In any web application there are some resources that will be static in that they are not generated by application code but are fixed for the whole application. Examples are CSS stylesheets, Javascript files and images. These will be referenced by the HTML generated by your application and so we need to know their URL so that we can reference them properly.

Since these files don't change, there is no real need to invoke an application python script to generate them. In a production setting, these files might be served directly by the main web server or even given to an offsite web server to handle. However, during development, we need them to be served by our python development server, hence we need some way of handling them in our code.

A common pattern is to use a fixed URL path when referring to static files; so, for example, I might use the prefix /static/ and arrange for all static resources to be served from there. In a standard server setup, this URL path would be mapped to a directory on the server. If we put our Javascript file in a subdirectory, eg. js/fancy.js then we'd use the URL /static/js/fancy.js to reference it in the HTML files. Similarly images/face.png would map to /static/images/face.png.

In production, the web server would be configured so that any URL starting with /static was served directly from the configured directory. This will be much faster than invoking our Python application to serve the file. Web servers are optimised for serving static files and do it very efficiently.

In development, we need to add some code to our application to handle this URL prefix.
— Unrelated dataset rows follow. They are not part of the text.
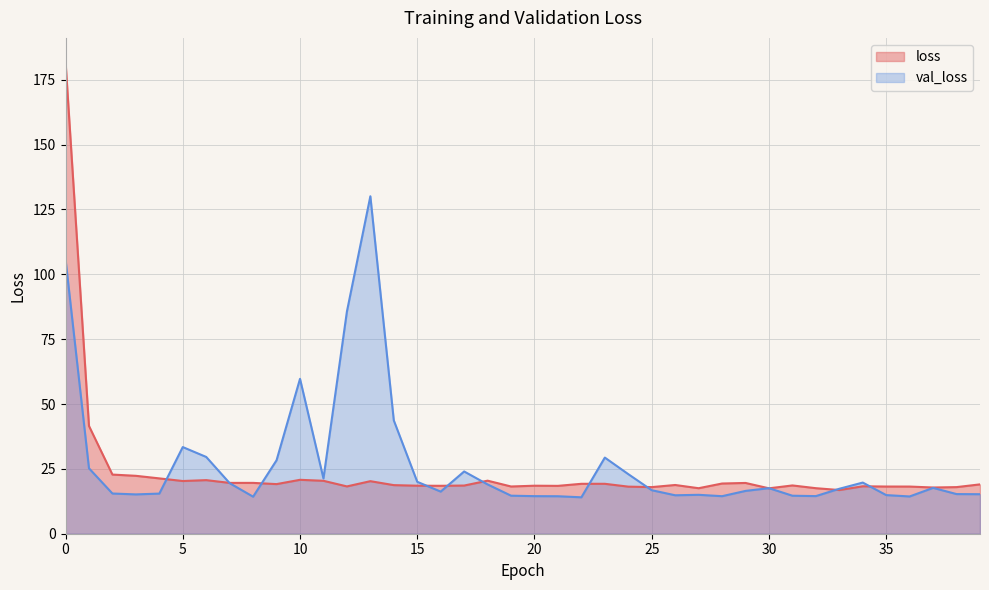

What are all the series names shown in the legend?

loss, val_loss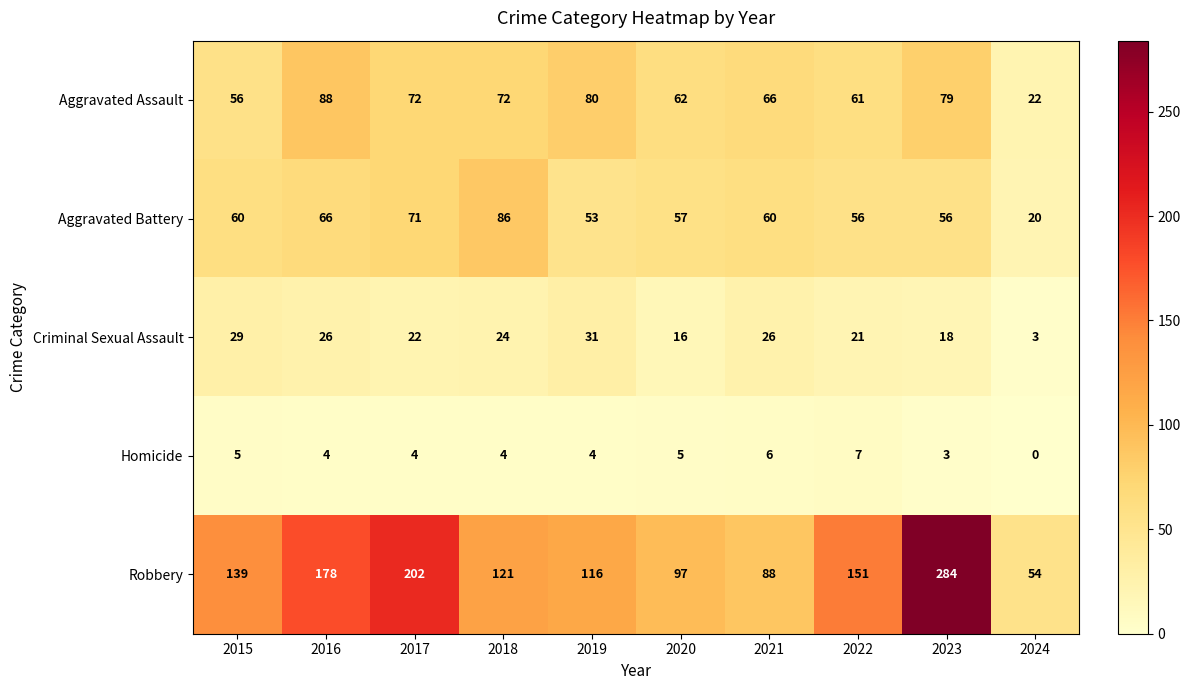

What is the difference between the second highest and second lowest values in the Robbery series?

114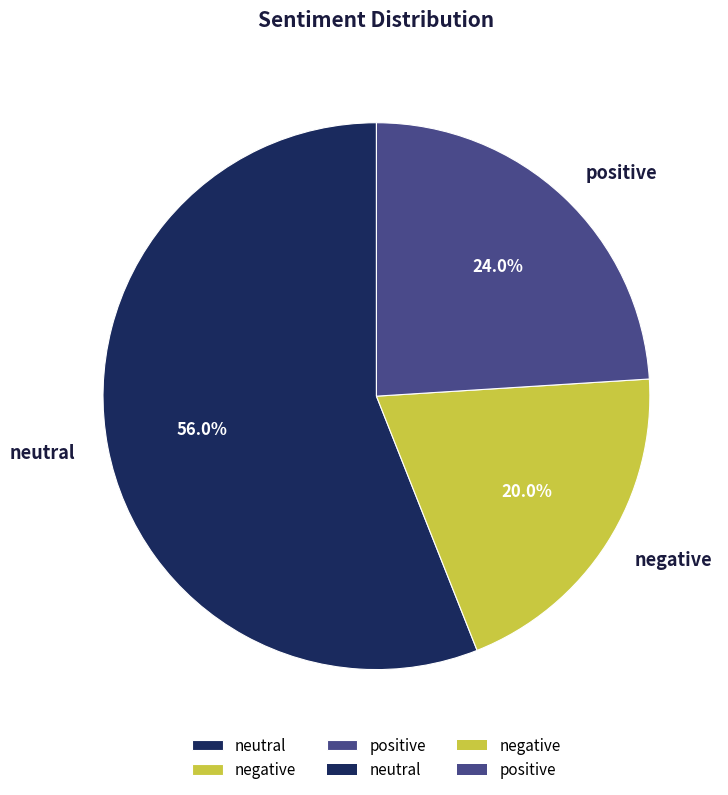

To the nearest percent, what is the combined percentage of negative and positive?

44%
This code will look at the URL and extract the filename that corresponds to the resource, read that file and send it back. It's possible (and informative) to write this code but Bottle also gives us an implementation that is easy to use. Here is the standard route handler that we can include in our application to handle requests for static files:

from bottle import static_file

@route('/static/<filepath:path>')
def server_static(filepath):
    return static_file(filepath, root='static')

The route uses the :path qualifier which matches any path after the URL, not just a single filename. We import the static_file handler from Bottle and pass it the path and the location of the root directory. In this example I've used a relative path which will be interpreted relative to the current working directory. This is convenient for development, we create a directory called static inside our project (next to main.py) and store static files in there.